Corey Fuller - Break

COREY FULLER – BREAK  Also on Spotify

Corey Fuller – also known as one half of the Illuha duo – presents his first solo album on the 12k label. Not his first solo album, mind you: previous albums were released on Dragon’s Eye Recording (Seas Between, 2009) and White Paddy Mountain (Euphotic, with Chihei Hatakeyama, 2016). But hist first on 12k.

The album opens with an impressive 15 minute work called Seiche, divided in three parts: Adrift, Asunder and Aground. Another long-form piece is Look Into The Heart Of Light, The Silence with 13+ minutes. The other tracks are relatively short.
But all the tracks have the same impact: a striking balance between daring sound sculptures and emotional melodies.

Break ‘focuses intensely on melody and harmony, on carefully composed progressions. Highly melodic, the work pulls and churns between harmony and tension, weight and air, the crash of a wave, the pull of the undertoe. […] An emotional riptide where violence and rest struggle to be the last voice.’

This (unusual?) display of human emotions (in the use of voice especially) embedded in sometimes soft, but sometimes also rather physical soundscapes, is where this album differs from many other more ‘academic’ and ‘formulaic’ ambient/electronic music. This music is not just a set of fascinating soundscapes to listen to, its message directly touches the heart.
It is, indeed, a ‘highly emotional’ album, ‘addressing the universality of human struggle – the idea that we as humans all share many of the same difficulties.’

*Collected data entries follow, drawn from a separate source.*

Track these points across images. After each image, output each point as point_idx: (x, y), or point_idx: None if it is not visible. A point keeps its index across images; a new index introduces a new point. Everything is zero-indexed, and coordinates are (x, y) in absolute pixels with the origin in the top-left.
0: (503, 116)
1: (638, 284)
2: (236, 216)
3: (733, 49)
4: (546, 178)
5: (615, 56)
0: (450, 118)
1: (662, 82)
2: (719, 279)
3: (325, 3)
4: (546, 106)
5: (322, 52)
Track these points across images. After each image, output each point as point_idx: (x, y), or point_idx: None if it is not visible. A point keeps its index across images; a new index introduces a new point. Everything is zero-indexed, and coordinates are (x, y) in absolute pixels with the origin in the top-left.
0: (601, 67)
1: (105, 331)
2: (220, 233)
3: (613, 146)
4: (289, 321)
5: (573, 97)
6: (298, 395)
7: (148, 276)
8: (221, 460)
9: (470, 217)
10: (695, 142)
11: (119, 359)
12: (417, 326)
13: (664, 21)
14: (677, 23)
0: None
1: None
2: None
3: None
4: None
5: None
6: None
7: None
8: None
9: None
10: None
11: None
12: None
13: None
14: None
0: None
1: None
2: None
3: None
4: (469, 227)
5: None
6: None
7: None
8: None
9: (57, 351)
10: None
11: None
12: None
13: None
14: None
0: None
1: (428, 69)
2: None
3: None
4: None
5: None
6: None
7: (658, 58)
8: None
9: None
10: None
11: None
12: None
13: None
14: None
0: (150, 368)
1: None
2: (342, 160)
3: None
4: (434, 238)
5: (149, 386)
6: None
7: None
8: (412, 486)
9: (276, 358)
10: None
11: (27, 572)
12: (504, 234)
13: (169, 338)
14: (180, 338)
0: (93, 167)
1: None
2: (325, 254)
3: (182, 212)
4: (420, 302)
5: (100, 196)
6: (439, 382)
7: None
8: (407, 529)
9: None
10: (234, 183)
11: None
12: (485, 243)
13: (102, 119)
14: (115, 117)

It may very well be my interpretation, but I feel that Break tells us that we all have to be very careful not to lose things that we will dearly miss when they are gone forever.


Glåsbird

GLÅSBIRD – GRØNLAND

Harry Towell’s Whitelabrecs label tirelessly continues to release interesting music. Usually the releases are available in limited editions (50), but for this debut Glåsbird album it is increased to 100 copies.

Glåsbird is an anonymous artist: no further information is provided. For this ‘sonic expedition around Greenland’, (he? she?) they imagined that ‘they were assigned the task of scoring a soundtrack to a film about Greenland and spent a great deal of time researching the subject.’

The music is beautifully orchestrated – like a soundtrack indeed – with lush string and piano sounds, moving somewhere between ambient music and modern classical music.
It is described as ‘glacial’ and ‘icy’: “We’re told that the artist even recorded some sections of sounds to cassette before placing the tape in the freezer to give an added chill factor.”
But in fact I experience it more as warm and comfortable.
Perhaps like imagining sitting near the fireplace in the little house on the beautiful cover image.